## Saved entries
=== Section Start ===

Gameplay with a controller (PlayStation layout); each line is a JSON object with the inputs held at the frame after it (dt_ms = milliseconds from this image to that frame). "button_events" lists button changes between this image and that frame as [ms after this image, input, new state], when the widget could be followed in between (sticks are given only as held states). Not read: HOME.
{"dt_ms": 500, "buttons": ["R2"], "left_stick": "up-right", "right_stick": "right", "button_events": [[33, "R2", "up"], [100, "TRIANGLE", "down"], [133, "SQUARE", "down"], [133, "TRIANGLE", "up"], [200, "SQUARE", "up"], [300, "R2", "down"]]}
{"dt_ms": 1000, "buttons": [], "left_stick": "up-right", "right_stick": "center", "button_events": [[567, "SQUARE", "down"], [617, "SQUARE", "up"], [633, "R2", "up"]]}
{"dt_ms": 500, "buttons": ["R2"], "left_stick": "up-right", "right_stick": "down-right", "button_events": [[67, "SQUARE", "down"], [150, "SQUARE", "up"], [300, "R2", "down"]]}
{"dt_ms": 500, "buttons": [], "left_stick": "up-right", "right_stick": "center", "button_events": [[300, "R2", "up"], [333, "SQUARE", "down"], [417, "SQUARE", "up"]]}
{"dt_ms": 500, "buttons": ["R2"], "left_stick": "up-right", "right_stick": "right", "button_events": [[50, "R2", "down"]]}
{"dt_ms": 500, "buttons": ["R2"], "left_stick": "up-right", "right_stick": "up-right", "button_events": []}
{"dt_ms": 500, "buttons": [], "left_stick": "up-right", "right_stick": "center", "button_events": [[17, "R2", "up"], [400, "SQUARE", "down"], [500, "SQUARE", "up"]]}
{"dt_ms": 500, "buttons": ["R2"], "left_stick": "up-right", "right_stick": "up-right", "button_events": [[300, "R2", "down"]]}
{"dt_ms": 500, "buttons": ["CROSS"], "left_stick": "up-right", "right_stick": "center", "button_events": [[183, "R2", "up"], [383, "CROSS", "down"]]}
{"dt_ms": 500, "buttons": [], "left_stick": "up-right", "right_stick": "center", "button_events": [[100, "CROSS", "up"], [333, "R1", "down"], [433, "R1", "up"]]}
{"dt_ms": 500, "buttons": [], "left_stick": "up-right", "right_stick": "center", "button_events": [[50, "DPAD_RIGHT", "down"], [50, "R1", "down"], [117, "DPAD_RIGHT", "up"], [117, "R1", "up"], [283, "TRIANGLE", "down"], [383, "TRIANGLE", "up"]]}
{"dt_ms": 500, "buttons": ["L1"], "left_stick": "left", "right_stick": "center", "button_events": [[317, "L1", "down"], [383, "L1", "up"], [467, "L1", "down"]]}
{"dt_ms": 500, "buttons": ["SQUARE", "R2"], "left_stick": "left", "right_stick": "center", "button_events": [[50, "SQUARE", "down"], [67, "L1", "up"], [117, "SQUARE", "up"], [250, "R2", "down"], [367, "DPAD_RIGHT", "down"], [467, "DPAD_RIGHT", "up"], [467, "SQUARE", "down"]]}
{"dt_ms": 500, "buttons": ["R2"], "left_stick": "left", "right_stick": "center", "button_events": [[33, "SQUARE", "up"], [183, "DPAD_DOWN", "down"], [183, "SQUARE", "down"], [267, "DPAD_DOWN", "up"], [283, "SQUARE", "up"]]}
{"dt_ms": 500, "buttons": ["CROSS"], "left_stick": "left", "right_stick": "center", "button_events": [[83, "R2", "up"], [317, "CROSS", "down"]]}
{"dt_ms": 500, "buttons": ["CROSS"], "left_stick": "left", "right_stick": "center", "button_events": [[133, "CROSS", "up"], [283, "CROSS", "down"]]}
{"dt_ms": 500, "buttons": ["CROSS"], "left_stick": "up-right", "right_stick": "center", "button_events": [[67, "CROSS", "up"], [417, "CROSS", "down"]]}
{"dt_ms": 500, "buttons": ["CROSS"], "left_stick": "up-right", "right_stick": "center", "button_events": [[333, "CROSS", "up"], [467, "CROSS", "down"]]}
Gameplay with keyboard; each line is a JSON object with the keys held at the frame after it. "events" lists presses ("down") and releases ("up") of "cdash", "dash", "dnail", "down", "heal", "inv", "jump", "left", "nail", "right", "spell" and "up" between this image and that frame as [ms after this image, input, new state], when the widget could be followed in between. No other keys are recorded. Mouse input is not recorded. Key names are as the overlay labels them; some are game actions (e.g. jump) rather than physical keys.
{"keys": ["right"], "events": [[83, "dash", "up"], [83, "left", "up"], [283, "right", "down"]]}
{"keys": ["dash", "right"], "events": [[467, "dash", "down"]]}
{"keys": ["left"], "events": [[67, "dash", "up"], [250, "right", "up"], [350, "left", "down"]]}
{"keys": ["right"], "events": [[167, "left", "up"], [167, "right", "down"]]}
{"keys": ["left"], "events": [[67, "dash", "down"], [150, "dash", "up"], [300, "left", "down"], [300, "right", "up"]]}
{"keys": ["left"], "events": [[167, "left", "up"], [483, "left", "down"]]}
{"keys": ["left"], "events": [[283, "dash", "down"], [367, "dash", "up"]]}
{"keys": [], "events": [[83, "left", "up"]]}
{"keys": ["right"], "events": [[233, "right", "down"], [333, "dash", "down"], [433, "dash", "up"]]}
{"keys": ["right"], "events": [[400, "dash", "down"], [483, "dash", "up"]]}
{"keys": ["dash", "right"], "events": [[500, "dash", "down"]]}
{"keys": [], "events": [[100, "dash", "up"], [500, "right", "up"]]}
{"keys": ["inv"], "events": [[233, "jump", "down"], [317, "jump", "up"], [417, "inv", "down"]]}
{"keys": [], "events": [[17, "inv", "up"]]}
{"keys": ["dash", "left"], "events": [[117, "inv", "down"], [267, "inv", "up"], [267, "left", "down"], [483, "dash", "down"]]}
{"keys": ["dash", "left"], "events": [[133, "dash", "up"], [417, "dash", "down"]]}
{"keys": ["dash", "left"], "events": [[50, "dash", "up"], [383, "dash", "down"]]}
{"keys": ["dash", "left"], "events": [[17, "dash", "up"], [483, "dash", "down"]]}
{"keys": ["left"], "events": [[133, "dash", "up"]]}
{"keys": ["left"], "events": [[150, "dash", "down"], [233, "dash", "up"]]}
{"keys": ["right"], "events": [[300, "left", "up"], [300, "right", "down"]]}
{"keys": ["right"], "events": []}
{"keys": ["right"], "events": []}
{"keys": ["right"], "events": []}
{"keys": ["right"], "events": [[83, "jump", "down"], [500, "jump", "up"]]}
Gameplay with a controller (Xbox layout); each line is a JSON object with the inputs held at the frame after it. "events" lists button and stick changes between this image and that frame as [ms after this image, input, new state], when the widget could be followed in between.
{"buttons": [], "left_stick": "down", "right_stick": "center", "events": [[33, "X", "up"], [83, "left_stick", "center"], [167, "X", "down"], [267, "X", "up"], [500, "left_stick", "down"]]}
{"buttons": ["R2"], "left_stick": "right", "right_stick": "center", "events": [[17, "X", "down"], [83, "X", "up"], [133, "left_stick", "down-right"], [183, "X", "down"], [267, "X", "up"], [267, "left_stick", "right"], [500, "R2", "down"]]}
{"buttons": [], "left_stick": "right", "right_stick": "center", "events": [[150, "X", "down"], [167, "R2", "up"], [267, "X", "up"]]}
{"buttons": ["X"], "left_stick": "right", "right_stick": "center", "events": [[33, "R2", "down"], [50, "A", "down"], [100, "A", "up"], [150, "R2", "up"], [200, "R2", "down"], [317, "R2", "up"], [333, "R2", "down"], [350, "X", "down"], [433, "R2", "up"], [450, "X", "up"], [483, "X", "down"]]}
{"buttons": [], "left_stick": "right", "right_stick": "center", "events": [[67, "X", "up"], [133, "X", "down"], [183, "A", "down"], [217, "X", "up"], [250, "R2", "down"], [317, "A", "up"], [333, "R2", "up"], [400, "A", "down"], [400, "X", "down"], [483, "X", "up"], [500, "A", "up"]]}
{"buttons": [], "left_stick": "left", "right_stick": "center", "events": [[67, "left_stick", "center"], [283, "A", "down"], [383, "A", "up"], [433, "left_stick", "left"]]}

=== Section End ===

## Assignment
Of the entries above, how many lines hold the word "jump"? Give back only that number.

## Task output
3